2024 AIChE Annual Meeting

Developing Support Vector Machine Models to Enable Precision Oncology

In the growing world of cancer research and treatment research, machine learning is growing alongside it. Our goal is to develop a machine learning model to aid in treatment selection with a focus on an individuals’ genetic sequence to guide the way. Data is taken from the 50% growth inhibition data set (GI50) from the NCI-60 database. This database includes 60 cell lines each with multiple cancer types. A support vector machine (SVM) is applied to find the most important features of drug compounds for each of the cell lines; the cell line with the most entries, A549-ATCC, is the subset used for training and testing.
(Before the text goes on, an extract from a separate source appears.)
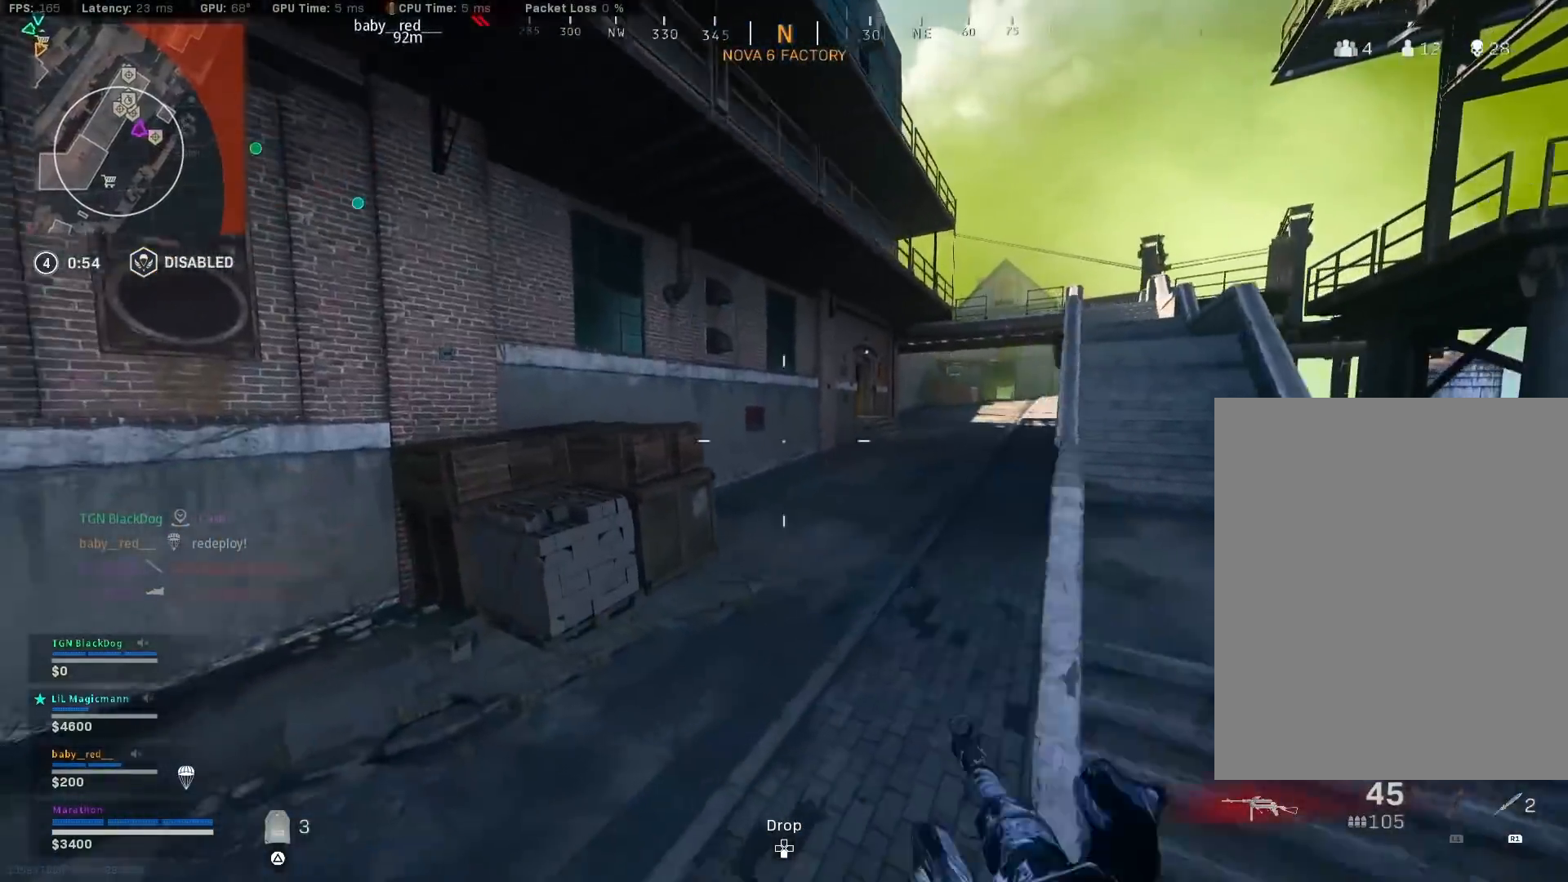
{"buttons": ["R3"], "left_stick": "up", "right_stick": "left", "events": [[33, "TRIANGLE", "down"], [133, "TRIANGLE", "up"], [150, "TRIANGLE", "down"], [267, "TRIANGLE", "up"], [333, "right_stick", "left"], [450, "R3", "down"]]}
The drug compounds are encoded through the Simplified Molecular Input Line Entry System (SMILES). These strings are used with a python package known as RDKit to create Morgan fingerprints. The fingerprints serve as the data that the SVM is trained on, as each bit in a fingerprint represents a substructure of the compound. The compounds were labeled as active or inactive based on the concentration used in the GI50 trials. The kernel of the SVM is made by clustering the compounds by calculating the similarity scores using the Tanimoto algorithm. Finally, an in-house function, MISTIC - Model Informed Feature Selection Through Importance and Contribution, has been used to guide the feature selection process with the aim of accurate drug-response prediction.